「叶わない願いや欲望が、形となって表れたものが夢である」
そんな話を、聞いたことがあるかたも居ると思います。
では、それが本当だったら、嫌な夢なんて、見ないと思いませんか?
誰も、嫌なことや、嫌な出来事は、願ったりしないはず。
私は、「悪夢」というものは、人間が、自分の「願い」や「欲望」が叶い、自分への歯止めが効かなくなったとき、心の奥底に沈んでいた、憎悪、憎しみ、悲しみ、怒り、寂しさのような、人間にとって、嫌だと思う感情が、夢に現れて見せるものだと、恩師から聞きました。
ここからは、私の個人的な出来事ですので、興味が無い人は、「戻る」をクリックしてください。
私は、ある夢をみました。
最初に目に入ったのは、賑やかな学校。
その学校で、私は普段と変わらない生活をしていた。
友達と馬鹿なことをやって、笑いあう。
そんな日常が、とても嬉しくって。
だけど、悪夢は悪夢。
絶望を、より大きくするための・・・ただの、前置きだった。
私はきっと、手のひらの上で踊っていたんでしょう。
現れたのは、なぜだか、懐かしさを感じる人。
その人は、決して、善良な人ではない。
そう、すぐに分かってしまった。
言動や行動が、あたし達を、あざ笑うかのようなものばかりだったから。
「化け物が。

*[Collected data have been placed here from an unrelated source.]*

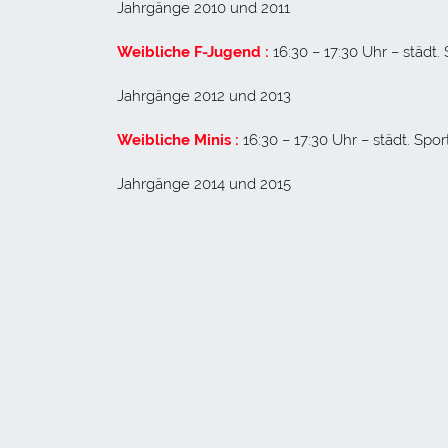
Jahrgänge 2010 und 2011
Weibliche F-Jugend :
16:30 – 17:30 Uhr – städt.
Jahrgänge 2012 und 2013
Weibliche Minis :
16:30 – 17:30 Uhr – städt. Spor
Jahrgänge 2014 und 2015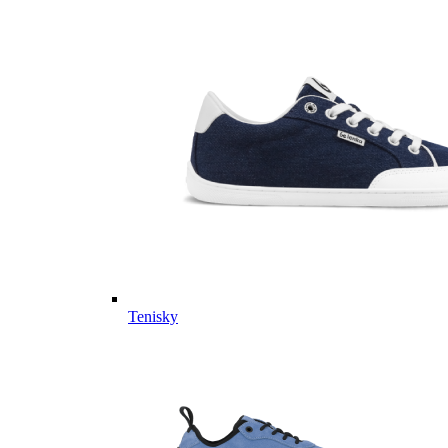
Tenisky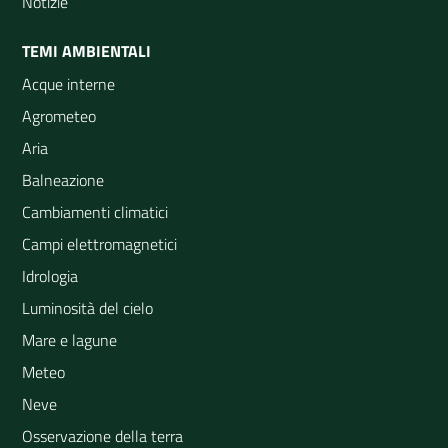
Notizie
TEMI AMBIENTALI
Acque interne
Agrometeo
Aria
Balneazione
Cambiamenti climatici
Campi elettromagnetici
Idrologia
Luminosità del cielo
Mare e lagune
Meteo
Neve
Osservazione della terra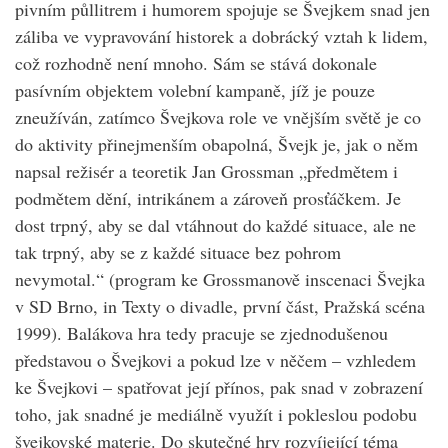
pivním půllitrem i humorem spojuje se Švejkem snad jen
záliba ve vypravování historek a dobrácký vztah k lidem,
což rozhodně není mnoho. Sám se stává dokonale
pasívním objektem volební kampaně, jíž je pouze
zneužíván, zatímco Švejkova role ve vnějším světě je co
do aktivity přinejmenším obapolná, Švejk je, jak o něm
napsal režisér a teoretik Jan Grossman „předmětem i
podmětem dění, intrikánem a zároveň prosťáčkem. Je
dost trpný, aby se dal vtáhnout do každé situace, ale ne
tak trpný, aby se z každé situace bez pohrom
nevymotal.“ (program ke Grossmanově inscenaci Švejka
v SD Brno, in Texty o divadle, první část, Pražská scéna
1999). Balákova hra tedy pracuje se zjednodušenou
představou o Švejkovi a pokud lze v něčem – vzhledem
ke Švejkovi – spatřovat její přínos, pak snad v zobrazení
toho, jak snadné je mediálně využít i pokleslou podobu
švejkovské materie. Do skutečné hry rozvíjející téma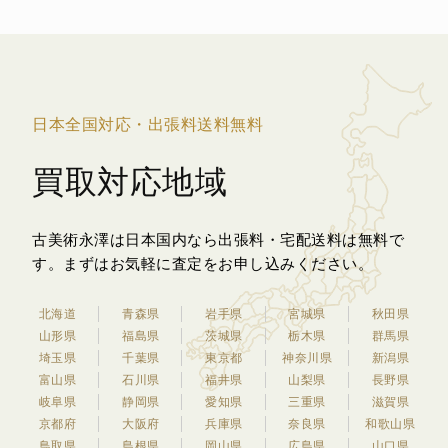
日本全国対応・出張料送料無料
買取対応地域
古美術永澤は日本国内なら出張料・宅配送料は無料で
す。
まずはお気軽に査定をお申し込みください。
北海道
青森県
岩手県
宮城県
秋田県
山形県
福島県
茨城県
栃木県
群馬県
埼玉県
千葉県
東京都
神奈川県
新潟県
富山県
石川県
福井県
山梨県
長野県
岐阜県
静岡県
愛知県
三重県
滋賀県
京都府
大阪府
兵庫県
奈良県
和歌山県
鳥取県
島根県
岡山県
広島県
山口県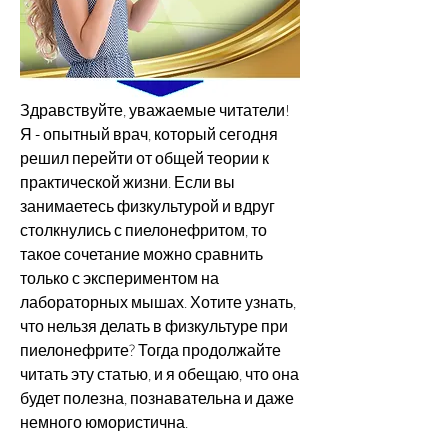
Здравствуйте, уважаемые читатели! 
Я - опытный врач, который сегодня 
решил перейти от общей теории к 
практической жизни. Если вы 
занимаетесь физкультурой и вдруг 
столкнулись с пиелонефритом, то 
такое сочетание можно сравнить 
только с экспериментом на 
лабораторных мышах. Хотите узнать, 
что нельзя делать в физкультуре при 
пиелонефрите? Тогда продолжайте 
читать эту статью, и я обещаю, что она 
будет полезна, познавательна и даже 
немного юмористична.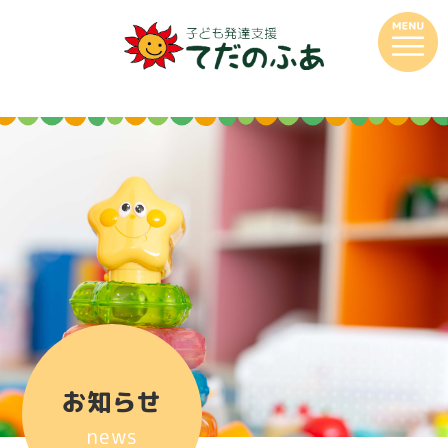
お知らせ
news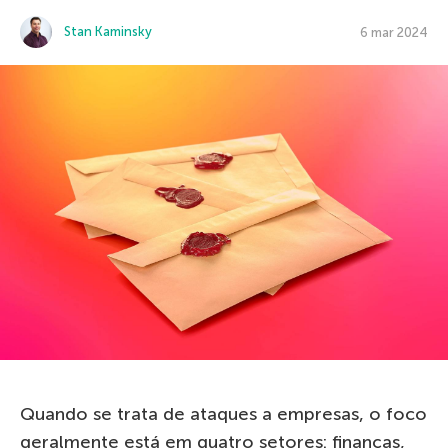
Stan Kaminsky
6 mar 2024
Quando se trata de ataques a empresas, o foco
geralmente está em quatro setores: finanças,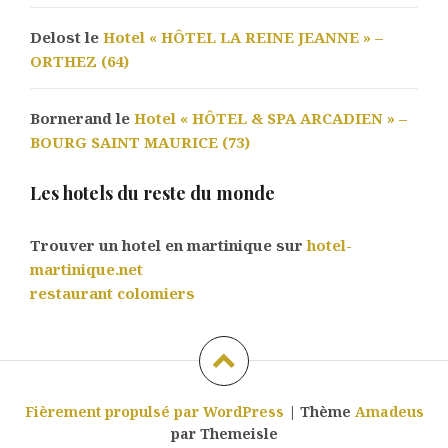
Delost le
Hotel « HÔTEL LA REINE JEANNE » –
ORTHEZ (64)
Bornerand le
Hotel « HÔTEL & SPA ARCADIEN » –
BOURG SAINT MAURICE (73)
Les hotels du reste du monde
Trouver un hotel en martinique sur
hotel-
martinique.net
restaurant colomiers
Fièrement propulsé par WordPress
|
Thème
Amadeus
par Themeisle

人間と友達になろうなんて、片腹痛いなぁ」
「表向きでは、23年で完成した。しかし、本当は24年かかっていた。なぜ、それを隠していたのかなぁ、君の父親は」
「ああん?鉄くずが。調子に乗ってんじゃねぇよ」
「何様のつもりだ? お前らなんて所詮、モルモットでしかねぇんだよ」
反発した。
こんな奴に、従いたくなんて無かった。
だから私は、それを、手に取った。
抵抗手段なんて、学校にはいくらでもある。
「おい、待てよ。カスのくせに、なにをやってやがる。何様のつもりだ」
「ああん?俺様ですが?何か用があるんですか?」
「調子に乗るな。クズ」
最初から、勝てるとは思っていなかった。
そもそも、相手は大人だ。まだ中学生の私たちに、なにができようか?
「あら、クズとはご挨拶ですね、廃人のくせに」
「ああん?」
「そうだぜ。お前のほうが、よっぽど堕落してるじゃねぇかよ。大体、お前は、俺らにそんなことを言えるほど、自分が偉大だとでも?」
「てめぇら・・・・」
「ああ、そうだなぁ。それに、あなたはすでに、警察からもマークされていますよ。無駄な抵抗は、しない方が身のためですよ」
「クソガキ共が、調子に乗ってんじゃねぇ!」
そう、最初から覚悟していた。
だから私は、盾になる。
みんなを守る、盾に。
「っ・・・・・・・・・・・!」
痛い。
まるで、麻酔なしで体にメスを入れたようだ。
「クソガキ!なめてんじゃねぇ!お前らなんて、殺してやる!」
私は、それでもその場から動かずに、ただただ、淡々と、痛みに耐えていた。
そして──目の前に広がる鮮血。
当たり所が悪かった。
動脈に傷がついて、出血。
もうすでに、痛みすら感じられない。
「───!」
「───ちゃん!」
「だ・・・・・い・・・・じょ・・・・・・・・・・・・・・・う・・・・・・・・・・・・ぶ・・・・・・・・・・・・・だよ」
手足はしびれ、重度のショック性症状になっているようだった。
「ご・・めん・・・・・・・・・・・・・ね・・・・・・・・・・・・っ」
その時、意識が途切れると同時に、目が覚めた。
ほんと、嫌な夢だ。
それに、あの人・・・。
前にも、夢で見たことがあるような気がした。
その辺は、ちょっとうろ覚えだけど。
でも、あの夢を見続けていたら、どうなったんだろう?
私は、死んでいた・・・・よね。
だけど、それでも、悔いはないと思う。